[Text]
......
I've had mounts done by the shop by the White Horse. Only had to go back 3 times before they got it right...


----------



## gaijingirl (Apr 20, 2007)

tippee said:
			
		

> I've had mounts done by the shop by the White Horse. Only had to go back 3 times before they got it right...



hmmm so expensive and not very good then...


----------



## han (Apr 24, 2007)

tippee said:
			
		

> I've had mounts done by the shop by the White Horse. Only had to go back 3 times before they got it right...



No, not the same place


----------



## gabi (Aug 20, 2007)

Sorry to bump such an old thread, but does anyone know if the dude up on brixton hill is still in business? the number posted earlier here doesnt work..

if not, can someone recommend someone else? got some new prints i wanna put up..


----------



## Kanda (Aug 20, 2007)

I can PM you his mobile number if you want, I think he works from home and collects/delivers now.


----------



## gabi (Aug 20, 2007)

Kanda said:
			
		

> I can PM you his mobile number if you want, I think he works from home and collects/delivers now.



Ya, PM would be cool, thanks kanda


----------



## Emer (Feb 8, 2012)

Kanda said:


> I can PM you his mobile number if you want, I think he works from home and collects/delivers now.


Hi Kanda - I know this is an ancient thread, so apologies. But if that guy is still in business, I'd really appreciate you pinging his number my way. Thanks!
......
Excerpt from a dataset:
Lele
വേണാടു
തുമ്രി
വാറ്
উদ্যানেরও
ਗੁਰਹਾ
......
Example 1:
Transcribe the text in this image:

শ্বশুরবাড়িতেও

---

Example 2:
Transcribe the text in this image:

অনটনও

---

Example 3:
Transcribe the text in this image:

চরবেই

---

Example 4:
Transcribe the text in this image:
......
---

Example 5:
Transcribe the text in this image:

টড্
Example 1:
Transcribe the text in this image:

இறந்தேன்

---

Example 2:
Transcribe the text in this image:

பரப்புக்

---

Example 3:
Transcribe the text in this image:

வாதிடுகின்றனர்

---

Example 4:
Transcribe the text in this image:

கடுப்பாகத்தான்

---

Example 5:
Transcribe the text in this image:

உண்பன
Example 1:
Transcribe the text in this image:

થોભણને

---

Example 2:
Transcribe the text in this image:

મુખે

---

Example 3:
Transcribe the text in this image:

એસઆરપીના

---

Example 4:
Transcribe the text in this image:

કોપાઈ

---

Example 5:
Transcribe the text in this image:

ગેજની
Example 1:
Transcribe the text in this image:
......
[Work to be completed]
Do these statements agree with the forum thread? Answer yes or no to each, quoting the deciding words.
1. The shop by the White Horse got the mounts right on the first visit.
2. Kanda offers to send the mobile number by PM.
3. Emer calls the thread recent.

[Result]
1. No: "Only had to go back 3 times before they got it right..."
2. Yes: "I can PM you his mobile number if you want"
3. No: "I know this is an ancient thread"